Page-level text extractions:
<<<<
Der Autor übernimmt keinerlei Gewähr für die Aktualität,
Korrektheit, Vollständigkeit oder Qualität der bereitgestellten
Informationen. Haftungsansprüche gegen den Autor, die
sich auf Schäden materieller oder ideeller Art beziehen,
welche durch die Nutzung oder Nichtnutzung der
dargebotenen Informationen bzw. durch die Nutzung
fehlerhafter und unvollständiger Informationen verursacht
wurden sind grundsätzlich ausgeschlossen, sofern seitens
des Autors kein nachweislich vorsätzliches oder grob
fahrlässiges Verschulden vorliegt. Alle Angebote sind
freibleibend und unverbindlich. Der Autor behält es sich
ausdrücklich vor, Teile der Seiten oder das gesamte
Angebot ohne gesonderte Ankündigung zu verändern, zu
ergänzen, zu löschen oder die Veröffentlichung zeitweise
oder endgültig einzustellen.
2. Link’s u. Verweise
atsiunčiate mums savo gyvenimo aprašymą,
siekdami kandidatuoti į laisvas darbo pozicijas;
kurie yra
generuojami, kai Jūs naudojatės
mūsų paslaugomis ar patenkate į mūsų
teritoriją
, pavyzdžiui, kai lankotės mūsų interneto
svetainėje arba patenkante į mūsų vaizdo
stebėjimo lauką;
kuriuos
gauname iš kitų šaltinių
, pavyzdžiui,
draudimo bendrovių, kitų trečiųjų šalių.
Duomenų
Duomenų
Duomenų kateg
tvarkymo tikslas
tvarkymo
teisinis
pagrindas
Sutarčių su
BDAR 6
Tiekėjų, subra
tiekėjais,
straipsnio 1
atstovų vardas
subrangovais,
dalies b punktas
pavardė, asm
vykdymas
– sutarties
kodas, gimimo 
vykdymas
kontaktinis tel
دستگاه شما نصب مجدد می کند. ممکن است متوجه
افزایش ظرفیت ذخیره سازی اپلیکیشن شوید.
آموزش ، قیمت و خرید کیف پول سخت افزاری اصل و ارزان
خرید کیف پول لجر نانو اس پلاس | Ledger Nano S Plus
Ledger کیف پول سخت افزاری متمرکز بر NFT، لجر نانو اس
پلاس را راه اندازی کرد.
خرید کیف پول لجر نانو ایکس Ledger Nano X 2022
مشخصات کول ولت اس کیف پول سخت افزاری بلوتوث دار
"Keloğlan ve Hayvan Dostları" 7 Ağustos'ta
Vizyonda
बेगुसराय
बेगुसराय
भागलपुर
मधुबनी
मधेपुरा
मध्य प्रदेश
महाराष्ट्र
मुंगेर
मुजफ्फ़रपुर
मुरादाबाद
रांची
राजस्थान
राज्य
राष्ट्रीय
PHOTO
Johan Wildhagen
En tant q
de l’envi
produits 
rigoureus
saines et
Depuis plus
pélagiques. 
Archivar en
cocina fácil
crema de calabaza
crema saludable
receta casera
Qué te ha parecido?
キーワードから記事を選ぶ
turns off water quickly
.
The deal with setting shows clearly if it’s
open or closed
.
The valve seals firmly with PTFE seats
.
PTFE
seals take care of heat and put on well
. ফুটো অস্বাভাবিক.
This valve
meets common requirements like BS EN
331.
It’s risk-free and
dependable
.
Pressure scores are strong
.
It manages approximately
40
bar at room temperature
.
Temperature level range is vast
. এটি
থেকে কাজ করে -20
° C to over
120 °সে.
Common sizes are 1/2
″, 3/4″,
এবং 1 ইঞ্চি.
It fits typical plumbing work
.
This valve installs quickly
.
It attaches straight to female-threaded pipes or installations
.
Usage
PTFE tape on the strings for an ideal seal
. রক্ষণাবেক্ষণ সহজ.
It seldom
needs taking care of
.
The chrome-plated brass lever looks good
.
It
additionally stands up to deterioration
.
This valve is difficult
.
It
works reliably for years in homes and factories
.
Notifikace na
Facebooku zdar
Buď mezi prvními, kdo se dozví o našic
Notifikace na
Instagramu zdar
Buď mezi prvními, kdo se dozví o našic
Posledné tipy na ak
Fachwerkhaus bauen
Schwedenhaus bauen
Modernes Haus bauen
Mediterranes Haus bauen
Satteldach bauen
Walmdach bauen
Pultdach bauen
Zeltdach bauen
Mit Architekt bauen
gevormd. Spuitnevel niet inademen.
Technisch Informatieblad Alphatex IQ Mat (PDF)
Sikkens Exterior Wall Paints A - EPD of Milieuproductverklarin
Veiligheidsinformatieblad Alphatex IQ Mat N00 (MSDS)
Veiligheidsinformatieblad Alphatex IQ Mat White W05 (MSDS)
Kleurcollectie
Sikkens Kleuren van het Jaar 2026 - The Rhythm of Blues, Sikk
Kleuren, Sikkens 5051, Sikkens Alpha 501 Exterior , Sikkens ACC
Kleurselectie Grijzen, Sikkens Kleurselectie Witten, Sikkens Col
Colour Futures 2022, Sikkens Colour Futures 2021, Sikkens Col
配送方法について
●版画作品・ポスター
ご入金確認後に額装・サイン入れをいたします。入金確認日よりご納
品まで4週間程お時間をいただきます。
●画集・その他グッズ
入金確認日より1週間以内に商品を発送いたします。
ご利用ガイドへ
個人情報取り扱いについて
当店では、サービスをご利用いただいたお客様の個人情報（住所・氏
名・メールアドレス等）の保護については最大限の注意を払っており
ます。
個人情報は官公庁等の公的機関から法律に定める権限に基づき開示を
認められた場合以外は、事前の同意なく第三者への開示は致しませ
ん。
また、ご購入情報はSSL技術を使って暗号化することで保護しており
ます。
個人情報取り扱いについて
>>>>
**GOAL OF THE EXERCISE**
All the lines above need to be printed again, exactly.

**ANSWER TO THE EXERCISE**
Der Autor übernimmt keinerlei Gewähr für die Aktualität,
Korrektheit, Vollständigkeit oder Qualität der bereitgestellten
Informationen. Haftungsansprüche gegen den Autor, die
sich auf Schäden materieller oder ideeller Art beziehen,
welche durch die Nutzung oder Nichtnutzung der
dargebotenen Informationen bzw. durch die Nutzung
fehlerhafter und unvollständiger Informationen verursacht
wurden sind grundsätzlich ausgeschlossen, sofern seitens
des Autors kein nachweislich vorsätzliches oder grob
fahrlässiges Verschulden vorliegt. Alle Angebote sind
freibleibend und unverbindlich. Der Autor behält es sich
ausdrücklich vor, Teile der Seiten oder das gesamte
Angebot ohne gesonderte Ankündigung zu verändern, zu
ergänzen, zu löschen oder die Veröffentlichung zeitweise
oder endgültig einzustellen.
2. Link’s u. Verweise
atsiunčiate mums savo gyvenimo aprašymą,
siekdami kandidatuoti į laisvas darbo pozicijas;
kurie yra
generuojami, kai Jūs naudojatės
mūsų paslaugomis ar patenkate į mūsų
teritoriją
, pavyzdžiui, kai lankotės mūsų interneto
svetainėje arba patenkante į mūsų vaizdo
stebėjimo lauką;
kuriuos
gauname iš kitų šaltinių
, pavyzdžiui,
draudimo bendrovių, kitų trečiųjų šalių.
Duomenų
Duomenų
Duomenų kateg
tvarkymo tikslas
tvarkymo
teisinis
pagrindas
Sutarčių su
BDAR 6
Tiekėjų, subra
tiekėjais,
straipsnio 1
atstovų vardas
subrangovais,
dalies b punktas
pavardė, asm
vykdymas
– sutarties
kodas, gimimo 
vykdymas
kontaktinis tel
دستگاه شما نصب مجدد می کند. ممکن است متوجه
افزایش ظرفیت ذخیره سازی اپلیکیشن شوید.
آموزش ، قیمت و خرید کیف پول سخت افزاری اصل و ارزان
خرید کیف پول لجر نانو اس پلاس | Ledger Nano S Plus
Ledger کیف پول سخت افزاری متمرکز بر NFT، لجر نانو اس
پلاس را راه اندازی کرد.
خرید کیف پول لجر نانو ایکس Ledger Nano X 2022
مشخصات کول ولت اس کیف پول سخت افزاری بلوتوث دار
"Keloğlan ve Hayvan Dostları" 7 Ağustos'ta
Vizyonda
बेगुसराय
बेगुसराय
भागलपुर
मधुबनी
मधेपुरा
मध्य प्रदेश
महाराष्ट्र
मुंगेर
मुजफ्फ़रपुर
मुरादाबाद
रांची
राजस्थान
राज्य
राष्ट्रीय
PHOTO
Johan Wildhagen
En tant q
de l’envi
produits 
rigoureus
saines et
Depuis plus
pélagiques. 
Archivar en
cocina fácil
crema de calabaza
crema saludable
receta casera
Qué te ha parecido?
キーワードから記事を選ぶ
turns off water quickly
.
The deal with setting shows clearly if it’s
open or closed
.
The valve seals firmly with PTFE seats
.
PTFE
seals take care of heat and put on well
. ফুটো অস্বাভাবিক.
This valve
meets common requirements like BS EN
331.
It’s risk-free and
dependable
.
Pressure scores are strong
.
It manages approximately
40
bar at room temperature
.
Temperature level range is vast
. এটি
থেকে কাজ করে -20
° C to over
120 °সে.
Common sizes are 1/2
″, 3/4″,
এবং 1 ইঞ্চি.
It fits typical plumbing work
.
This valve installs quickly
.
It attaches straight to female-threaded pipes or installations
.
Usage
PTFE tape on the strings for an ideal seal
. রক্ষণাবেক্ষণ সহজ.
It seldom
needs taking care of
.
The chrome-plated brass lever looks good
.
It
additionally stands up to deterioration
.
This valve is difficult
.
It
works reliably for years in homes and factories
.
Notifikace na
Facebooku zdar
Buď mezi prvními, kdo se dozví o našic
Notifikace na
Instagramu zdar
Buď mezi prvními, kdo se dozví o našic
Posledné tipy na ak
Fachwerkhaus bauen
Schwedenhaus bauen
Modernes Haus bauen
Mediterranes Haus bauen
Satteldach bauen
Walmdach bauen
Pultdach bauen
Zeltdach bauen
Mit Architekt bauen
gevormd. Spuitnevel niet inademen.
Technisch Informatieblad Alphatex IQ Mat (PDF)
Sikkens Exterior Wall Paints A - EPD of Milieuproductverklarin
Veiligheidsinformatieblad Alphatex IQ Mat N00 (MSDS)
Veiligheidsinformatieblad Alphatex IQ Mat White W05 (MSDS)
Kleurcollectie
Sikkens Kleuren van het Jaar 2026 - The Rhythm of Blues, Sikk
Kleuren, Sikkens 5051, Sikkens Alpha 501 Exterior , Sikkens ACC
Kleurselectie Grijzen, Sikkens Kleurselectie Witten, Sikkens Col
Colour Futures 2022, Sikkens Colour Futures 2021, Sikkens Col
配送方法について
●版画作品・ポスター
ご入金確認後に額装・サイン入れをいたします。入金確認日よりご納
品まで4週間程お時間をいただきます。
●画集・その他グッズ
入金確認日より1週間以内に商品を発送いたします。
ご利用ガイドへ
個人情報取り扱いについて
当店では、サービスをご利用いただいたお客様の個人情報（住所・氏
名・メールアドレス等）の保護については最大限の注意を払っており
ます。
個人情報は官公庁等の公的機関から法律に定める権限に基づき開示を
認められた場合以外は、事前の同意なく第三者への開示は致しませ
ん。
また、ご購入情報はSSL技術を使って暗号化することで保護しており
ます。
個人情報取り扱いについて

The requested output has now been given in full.